The Consent Decree with the Justice Department Should Preclude Bundling a Web Browser With Windows: A technical legal debate exists over whether the bundling of Microsoft’s browser is an allowed enhancement to the Windows operating system, or whether it is a disallowed "separate product." One problem with the claim that Internet Explorer is not allowed under the consent decree is that the browser was offered with Windows 95 at the outset. But most relevant, such arbitrary distinctions interest only those with a stake in using government force to overrule customers’ free choices. In a free market, products must evolve and be "bundled" as consumer demand and convenience requires. Making artificial distinctions between the retrieval of data on the hard drive vs. on the Internet is counterproductive, unfair and anti-consumer. Prohibiting Microsoft’s branching out into the Internet artificially cripples the company, just as did a former consent decree with Sears prevent it from anchoring stores in shopping malls.

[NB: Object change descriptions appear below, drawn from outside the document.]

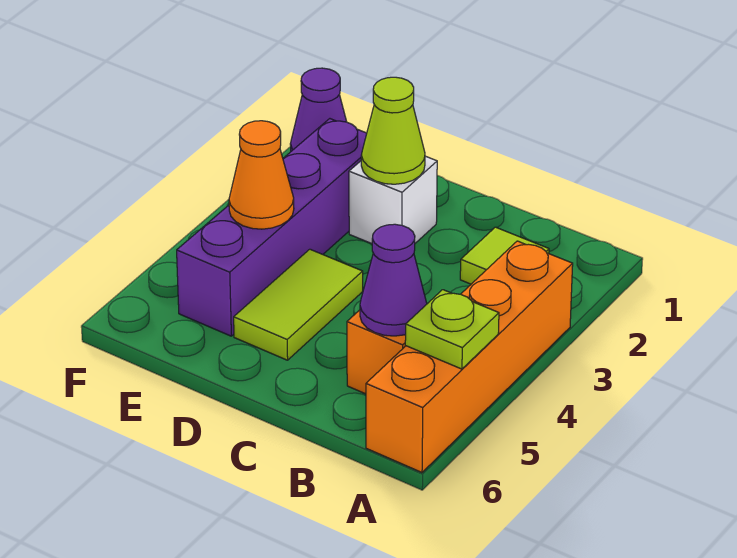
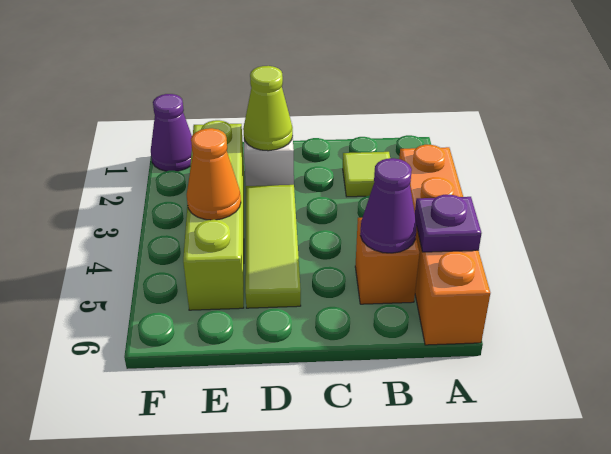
lime 1x1 plate [405,290,499,369] -> purple 1x1 plate [415,194,482,252]
lime 1x2 tile [234,249,363,360] -> lime 1x3 tile [245,185,301,308]
purple 1x4 brick [177,119,367,336] -> lime 1x4 brick [183,120,244,310]

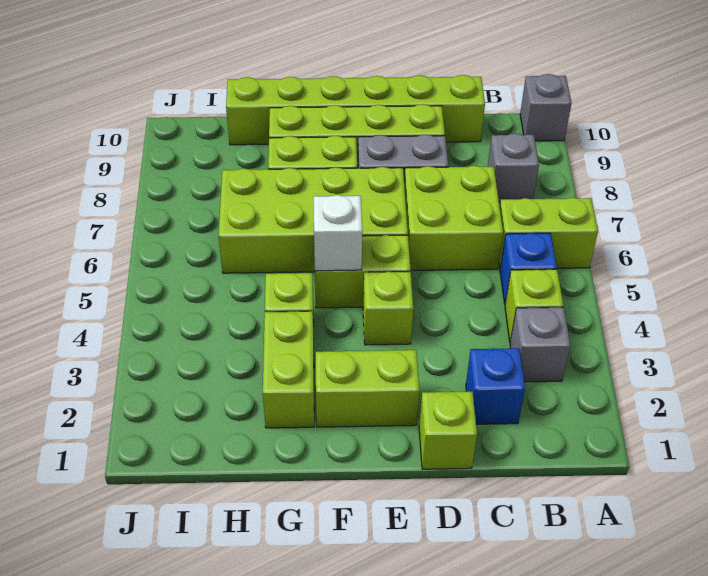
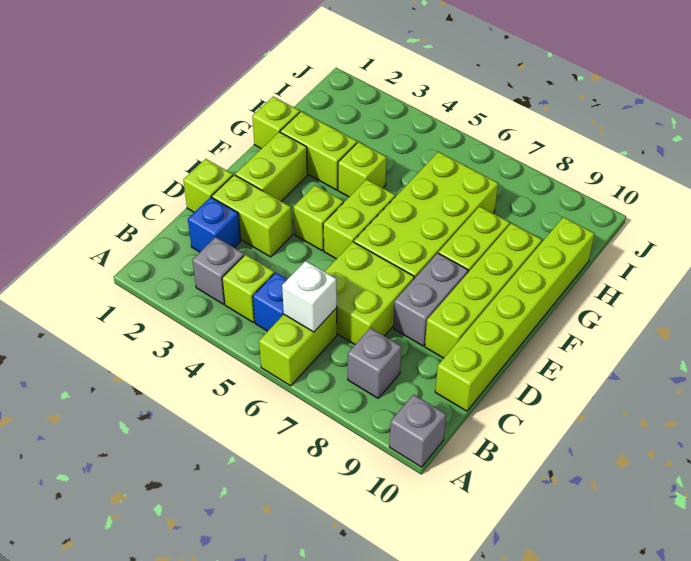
none -> lime 1x2 brick [212,175,292,257]
white 1x1 brick [314,195,362,271] -> white 1x1 brick moved to [282,261,337,332]
none -> lime 1x1 brick [252,97,300,149]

Microsoft Borrows and Doesn’t Innovate: Subjective criticisms about whether a company is an innovator are hardly grounds for police action and completely irrelevant to an antitrust proceeding. What matters as far as free markets are concerned is the ability to meet needs and market one’s offering. The history of innovative business is one in which enterprising businessmen and engineers take the scientists’ inventions out of the laboratory and make them practical for consumers. Thus innovation need not equate with invention. For example, Microsoft indeed didn’t invent MS-DOS -- its key operating system during its early history -- but it purchased and owns it. Apple’s graphical user interface, typically regarded as having been copied by Microsoft, was actually "borrowed" from Xerox PARC by both companies. Neither "innovated," strictly speaking. Nonetheless, it is disingenuous to argue that any company’s ability to anticipate consumer needs in positioning and improving its operating system, word processing and spreadsheet software reflects a lack of innovation. A better definition of innovation is one that includes a company’s ability to deliver new services cheaply and efficiently to consumers.